Diese Betrachtungen erlauben es, eine frühere Zeit, die viele für überholt halten, gerechter einzuschätzen. Man unterschied damals Heilstrafen - poenae medicinales - und Vergeltungsstrafen - poenae vindicativae. Bei den letzteren ist die vergeltende Funktion der Buße die Hauptsache; die Funktion des Schutzes ist bei beiden Strafarten einbegriffen. Das kanonische Recht hält sich, wie Sie wissen, noch heute an diese Unterscheidung, und diese Haltung gründet sich, wie Sie sehen, auf die oben angeführten Überzeugungen. Sie allein entspricht auch im Vollsinn dem wohlbekannten Wort des Apostels im Römerbrief: « Non enim sine causa gladium portat; ... vindex in iram ei, qui malum agit» - « Nicht umsonst trägt er das Schwert », sagt der hl. Paulus vom Staat, « er ist Diener Gottes, Werkzeug seines Zornes gegen die Übeltäter» (Röm.13, 4). Hier steht die Vergeltung im Vordergrund.
Das Prinzip der reinen Vergeltung in Gottes Weltgericht
Die Bußfunktion allein erlaubt schließlich, das letzte Gericht des Schöpfers selber zu verstehen, der « jedem nach seinen Werken vergilt », wie es beide Testamente oft wiederholen (VgI. besonders Mt. 16,27; Röm. 2, 6). Hier verschwindet die Schutzfunktion vollkommen, wenn man das Leben im Jenseits bedenkt. Für die Allmacht und Allwissenheit des Schöpfers ist es immer leicht, die Gefahr eines neuen Verbrechens durch die innere sittliche Umkehr des Verbrechers zu verhüten. Aber der oberste Richter wendet in seinem letzten Gericht nur das Prinzip der Vergeltung an. Dieses muss also gewiss einen Wert besitzen, der nicht vernachlässigt werden darf.

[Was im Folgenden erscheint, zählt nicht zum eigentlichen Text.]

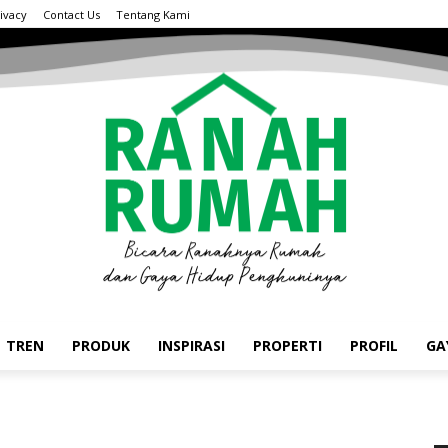
ivacy
Contact Us
Tentang Kami
TREN
PRODUK
INSPIRASI
PROPERTI
PROFIL
GA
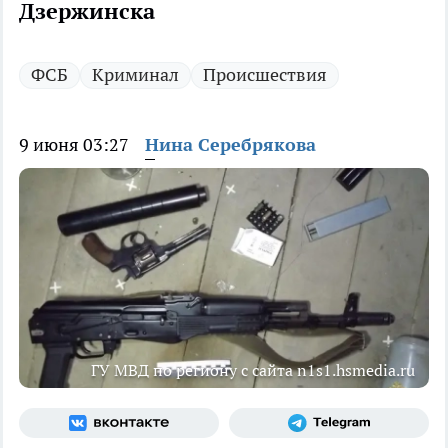
Дзержинска
ФСБ
Криминал
Происшествия
9 июня 03:27
Нина Серебрякова
ГУ МВД по региону с сайта n1s1.hsmedia.ru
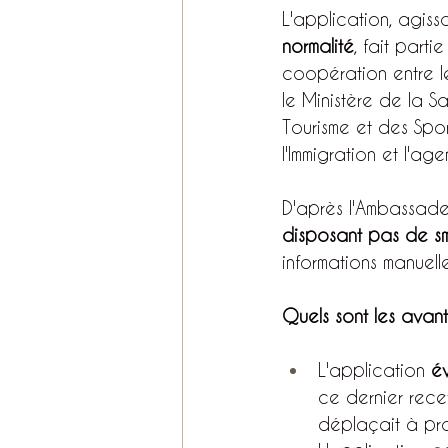
L'application, agis
normalité
, fait parti
coopération entre le
le Ministère de la Sa
Tourisme et des Sport
l'Immigration et l'
D'après l'Ambassade
disposant pas de sm
informations manuell
Quels sont les avant
L'application 
é
ce dernier recev
déplaçait à pro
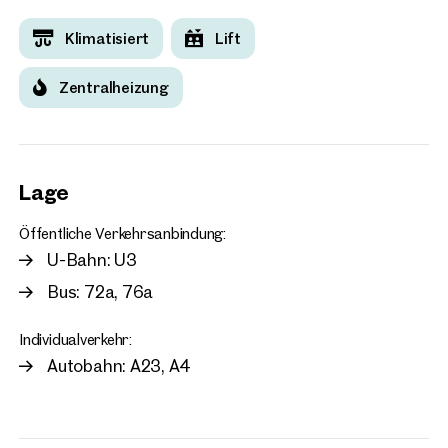
Klimatisiert
Lift
Zentralheizung
Lage
Öffentliche Verkehrsanbindung:
U-Bahn: U3
Bus: 72a, 76a
Individualverkehr:
Autobahn: A23, A4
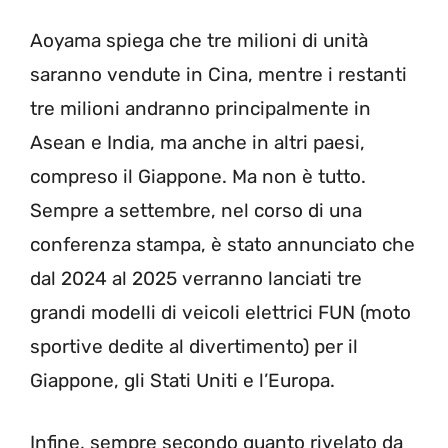
Aoyama spiega che tre milioni di unità
saranno vendute in Cina, mentre i restanti
tre milioni andranno principalmente in
Asean e India, ma anche in altri paesi,
compreso il Giappone. Ma non è tutto.
Sempre a settembre, nel corso di una
conferenza stampa, è stato annunciato che
dal 2024 al 2025 verranno lanciati tre
grandi modelli di veicoli elettrici FUN (moto
sportive dedite al divertimento) per il
Giappone, gli Stati Uniti e l’Europa.
Infine, sempre secondo quanto rivelato da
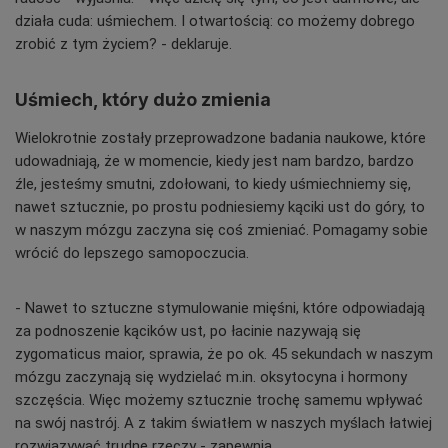
działa cuda: uśmiechem. I otwartością: co możemy dobrego
zrobić z tym życiem? - deklaruje.
Uśmiech, który dużo zmienia
Wielokrotnie zostały przeprowadzone badania naukowe, które
udowadniają, że w momencie, kiedy jest nam bardzo, bardzo
źle, jesteśmy smutni, zdołowani, to kiedy uśmiechniemy się,
nawet sztucznie, po prostu podniesiemy kąciki ust do góry, to
w naszym mózgu zaczyna się coś zmieniać. Pomagamy sobie
wrócić do lepszego samopoczucia.
- Nawet to sztuczne stymulowanie mięśni, które odpowiadają
za podnoszenie kącików ust, po łacinie nazywają się
zygomaticus maior, sprawia, że po ok. 45 sekundach w naszym
mózgu zaczynają się wydzielać m.in. oksytocyna i hormony
szczęścia. Więc możemy sztucznie trochę samemu wpływać
na swój nastrój. A z takim światłem w naszych myślach łatwiej
rozwiązywać trudne rzeczy - zapewnia.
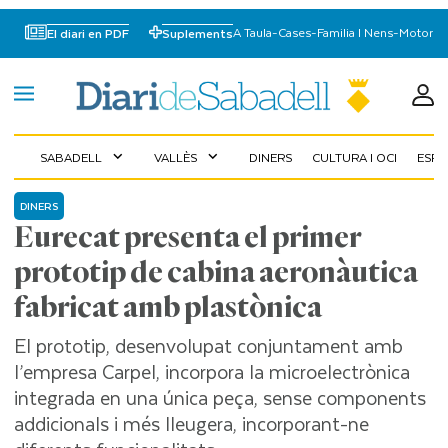
A Taula
-
Cases
-
Familia I Nens
-
Motor
El diari en PDF
Suplements
SABADELL
VALLÈS
DINERS
CULTURA I OCI
ESP
expand_more
expand_more
DINERS
Eurecat presenta el primer
prototip de cabina aeronàutica
fabricat amb plastònica
El prototip, desenvolupat conjuntament amb
l’empresa Carpel, incorpora la microelectrònica
integrada en una única peça, sense components
addicionals i més lleugera, incorporant-ne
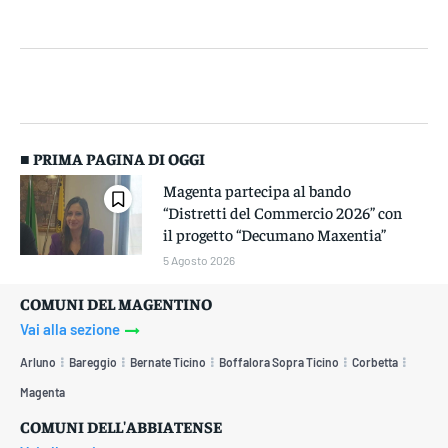
■ PRIMA PAGINA DI OGGI
Magenta partecipa al bando
“Distretti del Commercio 2026” con
il progetto “Decumano Maxentia”
5 Agosto 2026
COMUNI DEL MAGENTINO
Vai alla sezione
Arluno
Bareggio
Bernate Ticino
Boffalora Sopra Ticino
Corbetta
Magenta
COMUNI DELL'ABBIATENSE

Darum möge man nur, wie Wir schon sagten, der Theorie und Praxis die Sorge überlassen, die Rolle der Strafe im modernen engeren Sinn oder in dem anderen weiteren Sinn zu bestimmen. Im einen wie im anderen Fall ist eine Zusammenarbeit möglich, und man kann die Schaffung eines internationalen Strafrechts ins Auge fassen. Aber man möge auf diese letzte Begründung der Strafe nicht einzig aus dem Grunde verzichten, dass sie nicht geeignet erscheine, unmittelbar praktische Ergebnisse hervorzubringen.
Schlussworte
Unsere Darlegungen, meine Herren, sind der Berührungslinie zwischen dem Recht und seinen metaphysischen Grundlagen nachgegangen. Wir werden Uns glücklich schätzen, wenn Wir dadurch in etwa zu den Arbeiten Ihres Kongresses zum Schutze und zur Verteidigung des Menschen gegen die Verbrechen und die Verheerungen der Ungerechtigkeit einen Beitrag leisten konnten.

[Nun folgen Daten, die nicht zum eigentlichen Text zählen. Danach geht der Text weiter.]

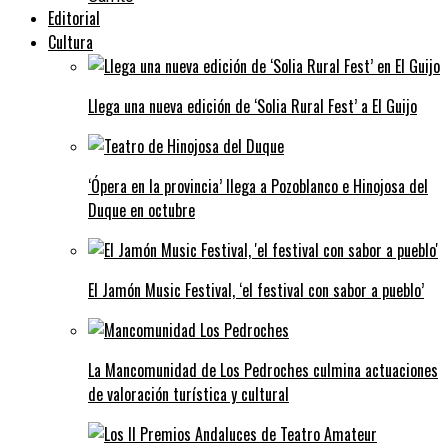
Editorial
Cultura
Llega una nueva edición de ‘Solia Rural Fest’ a El Guijo
‘Ópera en la provincia’ llega a Pozoblanco e Hinojosa del
Duque en octubre
El Jamón Music Festival, ‘el festival con sabor a pueblo’
La Mancomunidad de Los Pedroches culmina actuaciones
de valoración turística y cultural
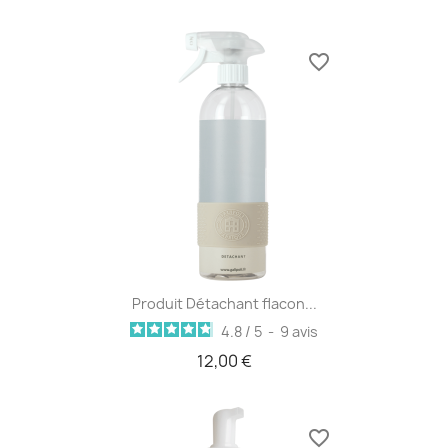
favorite_border
Produit Détachant flacon...
4.8
/
5
-
9
avis
12,00 €
favorite_border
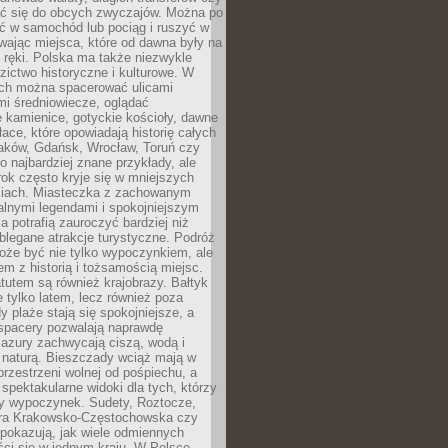
 się do obcych zwyczajów. Można po
ć w samochód lub pociąg i ruszyć w
wając miejsca, które od dawna były na
 ręki. Polska ma także niezwykle
zictwo historyczne i kulturowe. W
ach można spacerować ulicami
mi średniowiecze, oglądać
 kamienice, gotyckie kościoły, dawne
łace, które opowiadają historię całych
raków, Gdańsk, Wrocław, Toruń czy
ko najbardziej znane przykłady, ale
ok często kryje się w mniejszych
iach. Miasteczka z zachowanym
alnymi legendami i spokojniejszym
 potrafią zauroczyć bardziej niż
oblegane atrakcje turystyczne. Podróż
oże być nie tylko wypoczynkiem, ale
em z historią i tożsamością miejsc.
utem są również krajobrazy. Bałtyk
e tylko latem, lecz również poza
 plaże stają się spokojniejsze, a
spacery pozwalają naprawdę
azury zachwycają ciszą, wodą i
 naturą. Bieszczady wciąż mają w
przestrzeni wolnej od pośpiechu, a
ą spektakularne widoki dla tych, którzy
ny wypoczynek. Sudety, Roztocze,
ura Krakowsko-Częstochowska czy
pokazują, jak wiele odmiennych
ci się w jednym kraju. W Polsce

Wir schließen mit dem Wunsch, es möge Ihren Bemühungen gelingen, ein gesundes internationales Strafrecht zum Nutzen der Gesellschaft, der Kirche und der Völkergemeinschaft aufzubauen. Möge die Güte und Barmherzigkeit des allmächtigen Gottes Ihnen zum Unterpfand dafür seinen Segen geben.